(Source passage Opens)

I pulled over to enjoy my caramel macchiato and noticed the sky was bright blue with fluffy clouds and those clouds pulled me back in time to when I was going to Sunday school classes back in the 1940s. The teacher had a board on a painter’s easel that was covered with flannel and she’d slap cut-out pictures on the flannel as props to tell Bible stories and they would stick. I have a vivid image stuck in my head of God standing on a flannel cloud looking down on a field full of cut-out cows clinging to the flannel. Can you image kids in our hi-tech world paying attention to a story told in flannel and cut-outs images from a coloring book?

I acknowledge and respect the fact that all of us have the right (and duty) to follow our own path to God…just as I have done decades ago. They may see God as an all-knowing, all-powerful “him” sitting up somewhere controlling and creating everything down here on earth. Many people believe in this kind of God. Many people believe in a literal interpretation of the Bible or the literal interpretation of other religious scriptures from other religions. I would never try to persuade anyone to take my point of view. But the image of a God sitting on a flannel cloud just never worked for me. The definition of God that I subscribe to is this one: God is Love, Love is God.

(Source passage Closes)
(Data Opens)

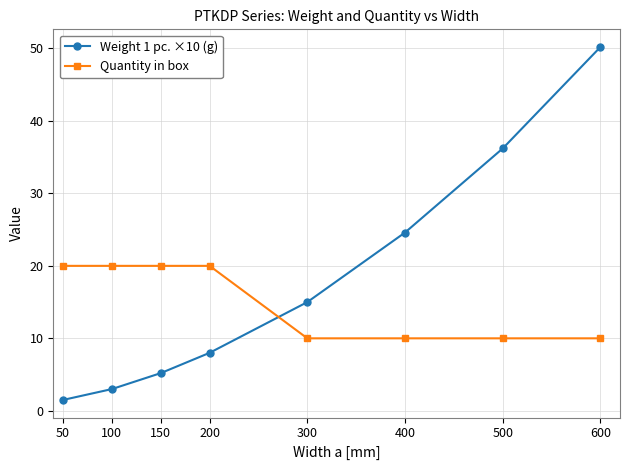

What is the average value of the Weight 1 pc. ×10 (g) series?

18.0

(Data Closes)
(Data Opens)

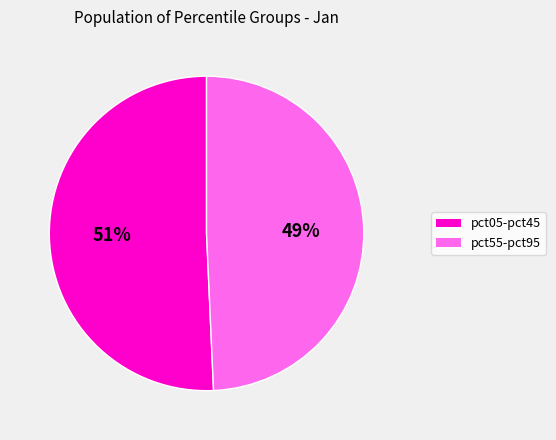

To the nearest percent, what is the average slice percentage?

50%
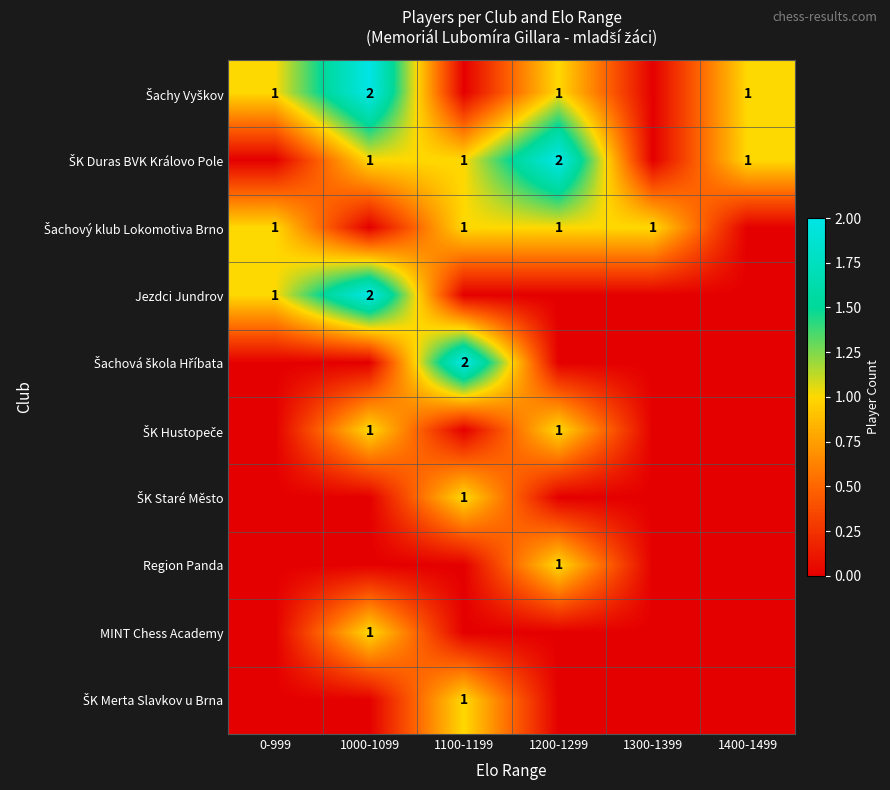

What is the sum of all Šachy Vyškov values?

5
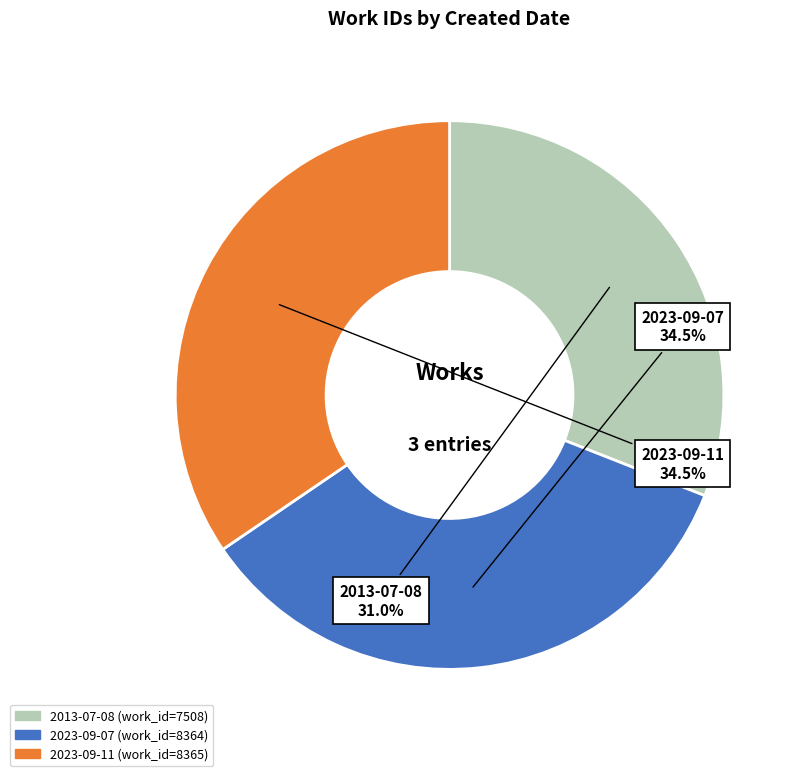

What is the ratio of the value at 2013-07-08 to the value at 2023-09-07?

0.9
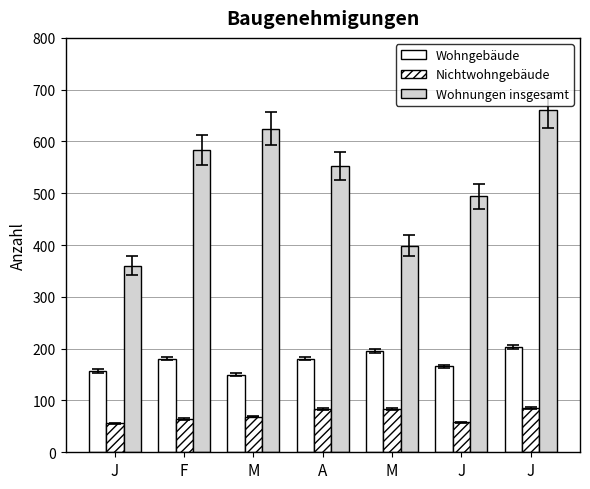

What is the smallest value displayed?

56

(Data Closes)

_Task prompt_
Please list every object the Sunday school reflection names as part of the teacher's setup for telling Bible stories. The data here has no connection to the Sunday school reflection.

_Response box_
- a board
- a painter's easel
- flannel
- cut-out pictures